With almost no natural resources - water, oil, gas, timber, fertile land - Jordan is rich in heritage. Countless armies have come and gone -- Greeks, Romans, Muslims, Christian Crusaders -- leaving an indelible mark with a scattering of archeological sites all over the country.

It is where Prophet Lut sought refuge from God’s wrath when he pelted Sodom and Gomorrah with brimstone and fire. Aaron and John the Baptist died in Jordan; and Jesus was almost certainly baptised here. Even Prophet Muhammad (PBUH) passed through it on the night of Mairaj. Prophet Ibrahim arrived in the Holy Land, Jacob and Esau made their pact, Jesus received the Holy Spirit and resisted the temptations of Satan; Joshua crossed the Jordan River into Canaan, Elijah crossed the Jordan River and rode a "chariot of fire" into heaven; Elisha cured the leper in the waters of the river.

And it was from Jordan‘s Mount Nebo that Moses, having led the Israelites for 40 years through the wilderness, finally saw the Promised Land that God had forbidden him to enter. Christians and Jews believe, Moses was buried somewhere on or in Mount Nebo, but Muslims believe his body was carried across the river and placed in a tomb now lying off the modern Jericho-Jerusalem highway.

The baptism site of Jesus, where John the Baptist lived and where Jesus is believed to have been baptised, is another point of interest. Called the Bethany Beyond The Jordan, it was excavated as recently as 1996. Before the peace treaty between Jordan and Israel was signed in 1994, it was a minefield. So far, more than 20 churches, caves and baptismal pools dating the Roman and Byzantine periods have been discovered.

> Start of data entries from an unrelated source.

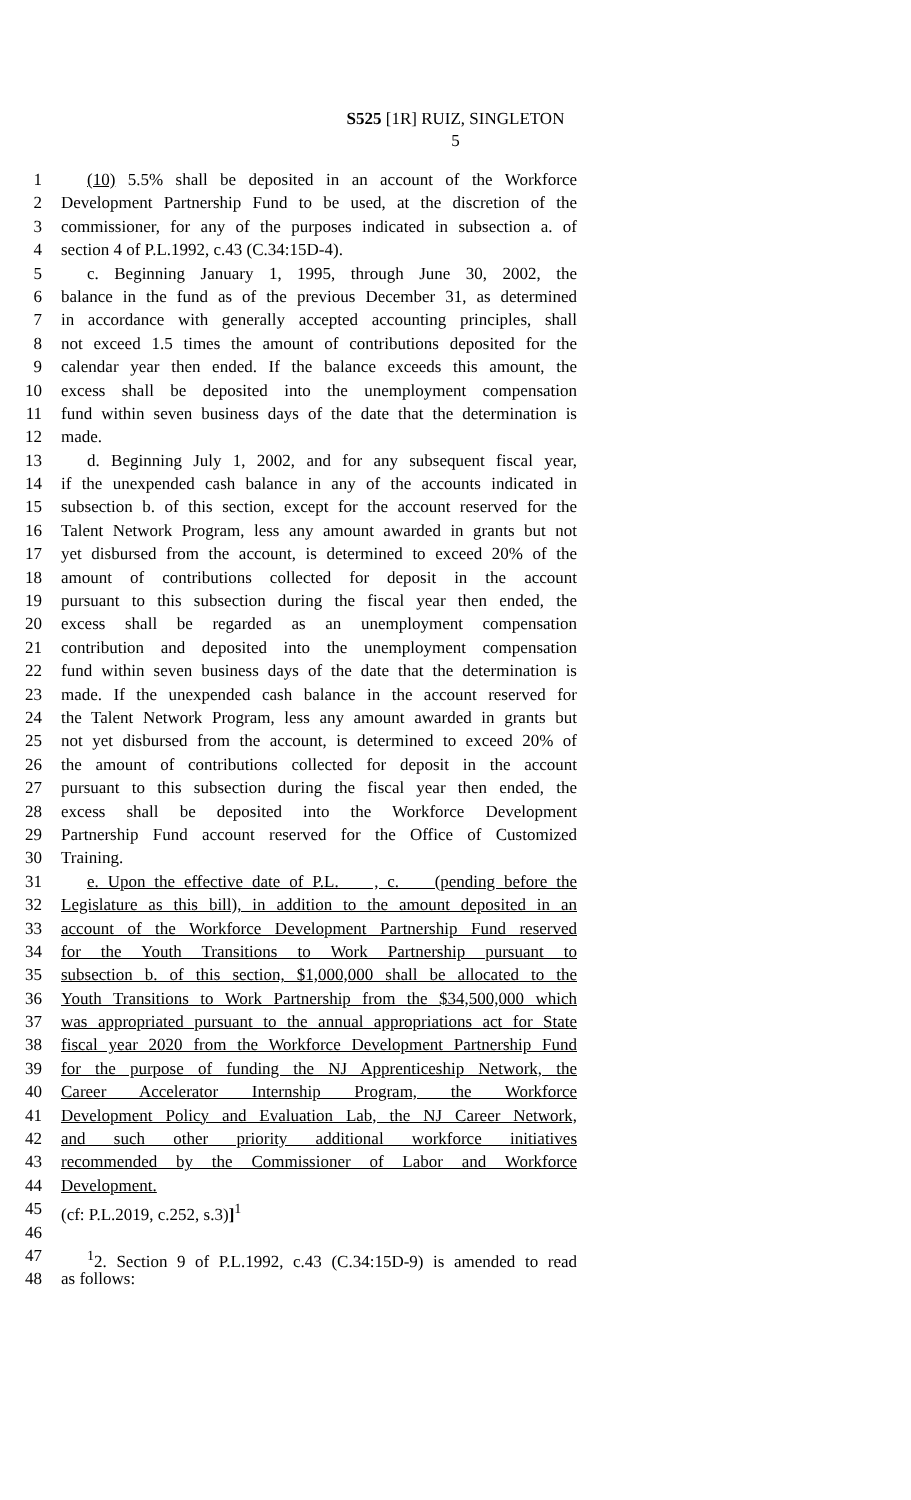S525 [1R] RUIZ, SINGLETON
5
1 (10) 5.5% shall be deposited in an account of the Workforce
2 Development Partnership Fund to be used, at the discretion of the
3 commissioner, for any of the purposes indicated in subsection a. of
4 section 4 of P.L.1992, c.43 (C.34:15D-4).
5 c. Beginning January 1, 1995, through June 30, 2002, the
6 balance in the fund as of the previous December 31, as determined
7 in accordance with generally accepted accounting principles, shall
8 not exceed 1.5 times the amount of contributions deposited for the
9 calendar year then ended. If the balance exceeds this amount, the
10 excess shall be deposited into the unemployment compensation
11 fund within seven business days of the date that the determination is
12 made.
13 d. Beginning July 1, 2002, and for any subsequent fiscal year,
14 if the unexpended cash balance in any of the accounts indicated in
15 subsection b. of this section, except for the account reserved for the
16 Talent Network Program, less any amount awarded in grants but not
17 yet disbursed from the account, is determined to exceed 20% of the
18 amount of contributions collected for deposit in the account
19 pursuant to this subsection during the fiscal year then ended, the
20 excess shall be regarded as an unemployment compensation
21 contribution and deposited into the unemployment compensation
22 fund within seven business days of the date that the determination is
23 made. If the unexpended cash balance in the account reserved for
24 the Talent Network Program, less any amount awarded in grants but
25 not yet disbursed from the account, is determined to exceed 20% of
26 the amount of contributions collected for deposit in the account
27 pursuant to this subsection during the fiscal year then ended, the
28 excess shall be deposited into the Workforce Development
29 Partnership Fund account reserved for the Office of Customized
30 Training.
31 e. Upon the effective date of P.L. , c. (pending before the
32 Legislature as this bill), in addition to the amount deposited in an
33 account of the Workforce Development Partnership Fund reserved
34 for the Youth Transitions to Work Partnership pursuant to
35 subsection b. of this section, $1,000,000 shall be allocated to the
36 Youth Transitions to Work Partnership from the $34,500,000 which
37 was appropriated pursuant to the annual appropriations act for State
38 fiscal year 2020 from the Workforce Development Partnership Fund
39 for the purpose of funding the NJ Apprenticeship Network, the
40 Career Accelerator Internship Program, the Workforce
41 Development Policy and Evaluation Lab, the NJ Career Network,
42 and such other priority additional workforce initiatives
43 recommended by the Commissioner of Labor and Workforce
44 Development.
45 (cf: P.L.2019, c.252, s.3)]<sup>1</sup>
46
47<sup>1</sup>2. Section 9 of P.L.1992, c.43 (C.34:15D-9) is amended to read
48 as follows:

Just like you cannot leave the country without experiencing a dip in the Dead Sea, similarly it would be a real pity if you miss the ruins of Petra, the 2000-year-old city carved from sandstone cliffs. Summer can become stifling at the ruins. So sunrise would be a good time and if that is not possible it would be best to arrive at 3pm to miss the worst of the midday glare and stick around until sunset. I would not recommend a night tour, since you cannot really appreciate the natural beauty of the rock formations, but if a visit in the day is not possible, then that is the next best option. You are led through a narrow gorge by thousands of candlelights up to the iconic entrance of the ancient city where you witness a light and sound show.

Looking up to the Treasury, you cannot but wonder its fate if ISIS ever decided to pay these ruins a visit, given their forays in Baghdad, Aleppo, Nimrud or Palmyra.